Awards and highlights
- National champion (1978);

Career NFL statistics
- Sacks: 26
- Interceptions: 10
- Fumble recoveries: 10
- Stats at Pro Football Reference

= Garry Cobb =

American football player (born 1957)

Garry Wilbert Cobb (born March 16, 1957) is an American former professional football player who was a linebacker in the National Football League (NFL) for the Dallas Cowboys, Detroit Lions, and Philadelphia Eagles. He played college football for the USC Trojans. He is currently a Philadelphia Eagles analyst for Fox affiliate WTXF-TV and 94.1 WIP.

Cobb also got into politics for a short time, becoming the Republican nominee for New Jersey's 1st congressional district in the United States House of Representatives in 2014, ultimately losing that election to Donald Norcross.

==Early life==
Cobb often tells amusing stories on the radio about how it was while his father and mother raised him and the other kids and growing up together with his siblings in North Carolina and Connecticut.

A 1975 graduate of Stamford High School in Stamford, Connecticut, he was a standout for the Black Knights and a two-sport All-American in baseball and football. He also lettered in basketball.

==College career==
Cobb accepted a football scholarship from the University of Southern California to play for the USC Trojans football team. He played on two Rose Bowl championship teams and one National Championship team.

He played as an outside linebacker in his first three years. As a junior, he was second on the team in tackles. He was moved to defensive end as a senior and earned honorable-mention All-Pac-10 in 1978. He graduated in 1979 with a Bachelor of Science degree in Sociology.

He also practiced baseball as a center fielder for two years. After graduation, he was offered contracts by the California Angels and Chicago Cubs, but opted to play in the National Football League instead.

==Professional career==

===Dallas Cowboys (first stint)===
Cobb was selected by the Dallas Cowboys in the ninth round (247th overall) of the 1979 NFL draft. He was waived on August 21.

===Detroit Lions===
On October 24, 1979, he signed as a free agent with the Detroit Lions. He played mainly on the special teams units during his first two years, until becoming a full-time starter at strongside linebacker in 1981, while recording 121 tackles (second on the team), 3 interceptions, 2.5 sacks and 2 fumble recoveries.

In 1982, he missed three games with a knee injury and finished with 33 tackles, 2 interceptions and 4 passes defensed. The next year, he registered 150 tackles (fourth on the team), 4 interceptions (tied for second on the team), 2 fumble recoveries, 3 forced fumbles and one sack. Cobb was a three-time defensive captain and also helped the Lions reach the playoffs in 1982 and 1983.

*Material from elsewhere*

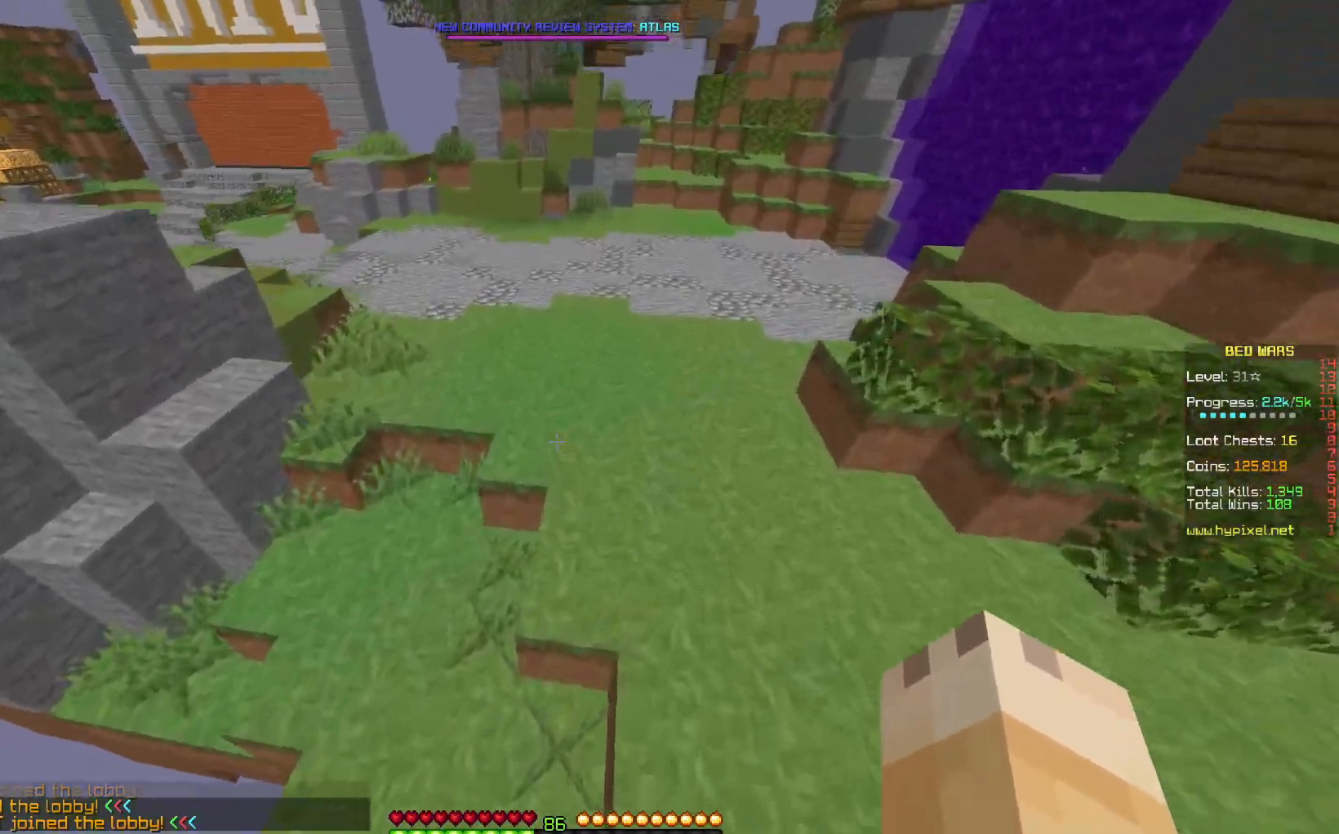
{"keys": ["up"], "mouse": ["right"], "events": [[33, "right", "up"], [83, "mouse_right", "up"], [83, "space", "down"], [183, "mouse_right", "down"], [483, "space", "up"]]}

In 1984, he registered 128 tackles and 3 sacks. After holding out during the 1985 offseason, the Lions started discussing trading him to the Miami Dolphins for the rights to Anthony Carter. After the deal fell through, he was traded to the Philadelphia Eagles in exchange for the Eagles then all-time leading rusher Wilbert Montgomery, who was also in the middle of a contract dispute.

===Philadelphia Eagles===
In 1985, he registered 97 tackles and 5 sacks. In 1986, he posted 102 tackles, 6 sacks, one interception, 2 forced fumbles and one fumble recovery. He was named NFC Defensive Player of the Week after playing against the Atlanta Falcons in week five, he registered 9 tackles, 4 sacks (team record), a pass defensed, a forced fumble and a fumble recovery in a shutout win (16–0). He held the franchise single game sack record, until Clyde Simmons surpassed it with a 4.5 sack effort in 1991. He was released on August 22, 1988.

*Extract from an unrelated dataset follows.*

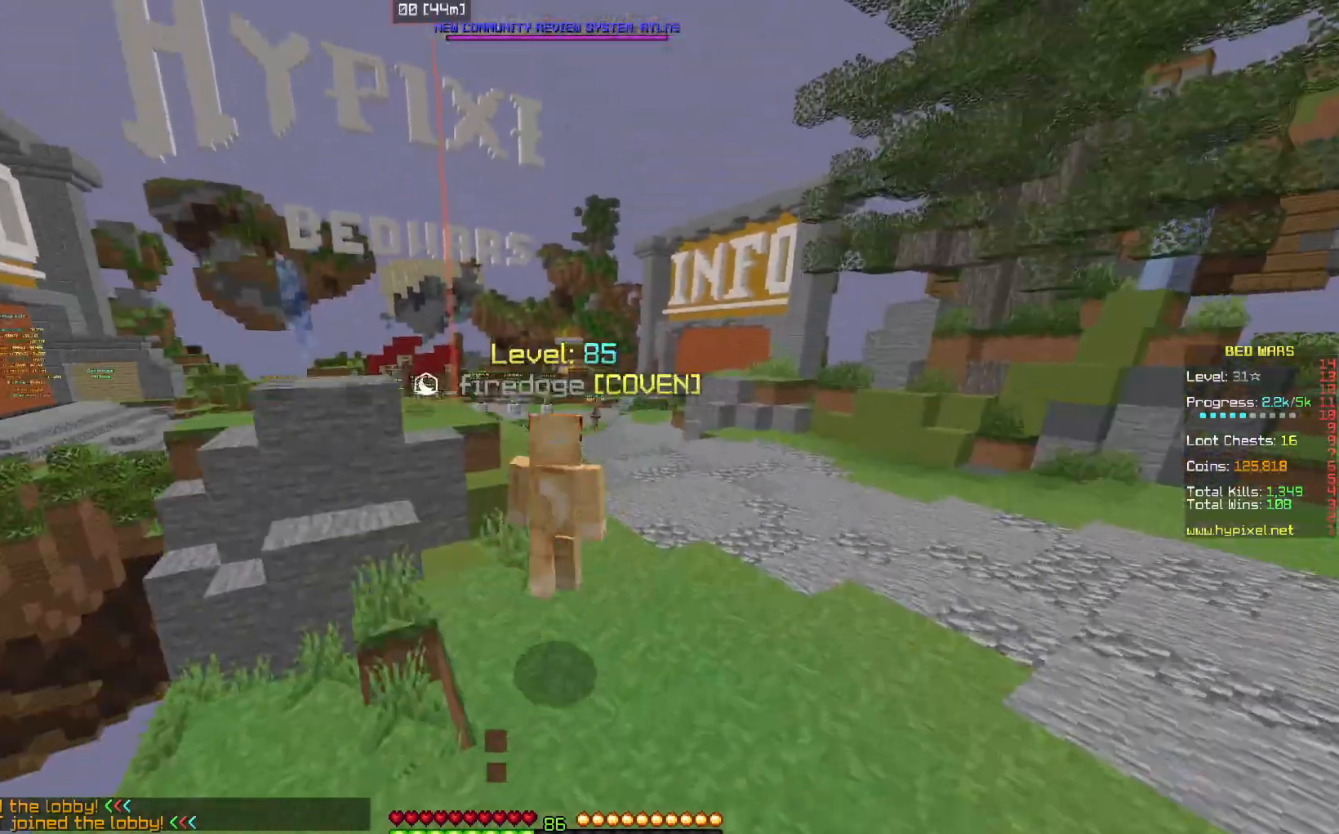
{"keys": ["space", "up"], "mouse": [], "events": []}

While with the Philadelphia Eagles, he started 39 of 44 games mostly at weakside linebacker. He was a teammate of quarterback Randall Cunningham and played in one of coach Buddy Ryan's most dominant defensive units which included Jerome Brown, Clyde Simmons, Seth Joyner and Hall of Famer Reggie White.

===Dallas Cowboys (second stint)===
On August 25, 1988, he signed with the Dallas Cowboys as a free agent, after they were experiencing several injuries at the linebacker position to players that included Jeff Rohrer, Mike Hegman, Ken Norton Jr., Jesse Penn and Jeff Hurd. He started 14 games at weakside linebacker, tallying 104 tackles (third on the team), one fumble recovery and tied with Danny Noonan for the team lead with 7.5 sacks. Against the New York Giants, he had 10 tackles, one sack, pass defensed and a forced fumble. The next game against the Atlanta Falcons, he recorded 10 tackles and 2.5 sacks.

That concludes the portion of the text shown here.